The blog has been very quiet for a long time, and for that we apologize. Our family was able to take a much needed sabbatical in Canada and returned to Haiti on January 11.
The day following our return marked the one year anniversary of the earthquake that ravaged Haiti last year. It was a quiet day that was declared a national day of remembrance. There were services held in Port au Prince, and I imagine surrounding areas, though we weren’t aware of any in our community. Many people that visit Haiti are shocked to see how little improvement there has been in the last year. We know that any progress will be slow, and the reality of the matter is that things were already very defunct before the quake. It’s hard to make progress when there was very little infrastructure to begin with.
Coming back to Haiti after months away helped us to see some things that had progressed. The road work that was right around our house when we left has now gone through St. Marc. They’re still working on things like culverts and drainage, but there is at least one layer of asphalt and it makes driving so much better. Also, it’s the dry season now, and the amount of dust flying down from the roads is drastically reduced which is nice for everyone.
Another thing we noticed was that one of the major roads coming out of Port au Prince now has three small police outposts. This is a great thing because this road is know for the violence and kidnappings that often start taking place with any sign of instability. In fact, many foreigners and Haitians alike wouldn’t travel on it in 2004-2006. We knew the security situation in the country was getting better when other missionaries and expats started reporting that they were using the road.
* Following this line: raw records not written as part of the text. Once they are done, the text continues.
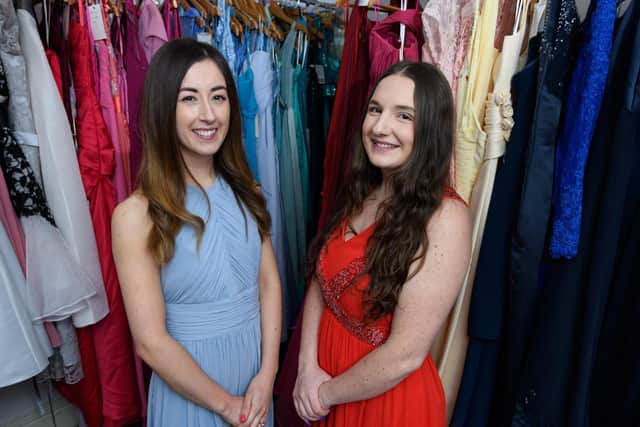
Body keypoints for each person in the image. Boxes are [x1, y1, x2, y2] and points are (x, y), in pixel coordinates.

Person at [112, 39, 281, 427]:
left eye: (218, 97)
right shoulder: (135, 215)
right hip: (192, 399)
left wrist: (268, 373)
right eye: (189, 98)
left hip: (255, 388)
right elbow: (150, 343)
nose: (208, 115)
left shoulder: (246, 190)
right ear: (163, 108)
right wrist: (226, 406)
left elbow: (268, 281)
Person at [292, 61, 471, 426]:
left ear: (430, 130)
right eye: (375, 109)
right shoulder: (365, 189)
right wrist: (306, 367)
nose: (379, 127)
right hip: (326, 385)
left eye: (403, 116)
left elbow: (405, 355)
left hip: (384, 404)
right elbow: (320, 283)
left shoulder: (445, 219)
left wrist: (324, 394)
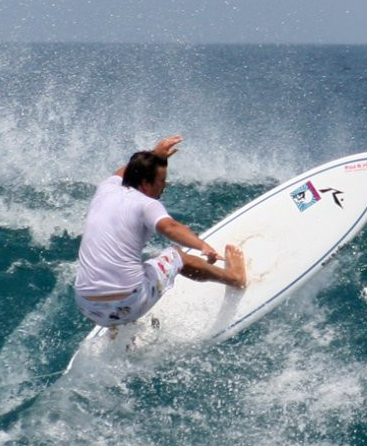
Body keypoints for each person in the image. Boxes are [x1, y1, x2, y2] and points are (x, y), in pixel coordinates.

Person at [73, 134, 246, 327]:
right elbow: (169, 227)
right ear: (146, 184)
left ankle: (119, 330)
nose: (165, 185)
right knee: (177, 255)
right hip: (130, 302)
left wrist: (156, 155)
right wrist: (202, 245)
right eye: (161, 180)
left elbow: (128, 170)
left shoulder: (106, 189)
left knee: (137, 267)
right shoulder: (146, 204)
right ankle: (235, 278)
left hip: (88, 307)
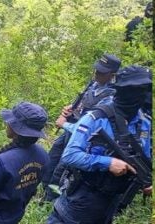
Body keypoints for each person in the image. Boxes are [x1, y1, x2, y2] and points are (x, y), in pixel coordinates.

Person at [23, 65, 152, 224]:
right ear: (120, 90)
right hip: (85, 191)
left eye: (145, 90)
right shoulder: (96, 118)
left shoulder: (144, 123)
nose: (140, 96)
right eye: (135, 90)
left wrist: (148, 181)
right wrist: (107, 163)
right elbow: (71, 155)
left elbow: (145, 157)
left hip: (114, 196)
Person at [41, 54, 121, 201]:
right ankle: (42, 189)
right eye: (96, 70)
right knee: (52, 157)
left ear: (112, 75)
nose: (96, 74)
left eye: (101, 72)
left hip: (82, 135)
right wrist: (72, 108)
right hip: (70, 128)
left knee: (63, 166)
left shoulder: (112, 97)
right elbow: (84, 104)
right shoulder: (94, 84)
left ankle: (50, 200)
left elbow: (91, 126)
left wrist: (63, 124)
It’s a main artery right into Cite Soliel, but you can also turn off of it to get to the airport faster. Often gangs have taken control of the road and caused some major problems. Having a police presence along there and right out to where it joins the national highway is a very big deal indeed. Also, one of the outposts is stationed right at a new tent camp development on the outskirts of Port au Prince that will eventually become long term housing. Hopefully that will mean security for that developing community.
Getting back into the work here has been great. Our workers started back on the 6th and have been going strong since. This week alone we have three deliveries planned, and next week we’ll be hosting our first training class of the year with 14 students! Normally we like to cap it at 10, but we have a very full calendar in the next couple of months and we won’t be able to do a training again until April. We don’t want people to have to wait that long to get their projects started.
Another exciting thing for the mission is that Peter and Sara Craig have started putting all their energy into locating a place for the second site we’ve been working towards. The Craigs did a wonderful job looking after the mission in our absence and have so many wonderful things to offer. We are narrowing things down and are excited to see what the final result will be. It’s our hope that they’ll be ready to move in the next two months and get started with producing filters at the new site.
So, things are full speed ahead here in Haiti!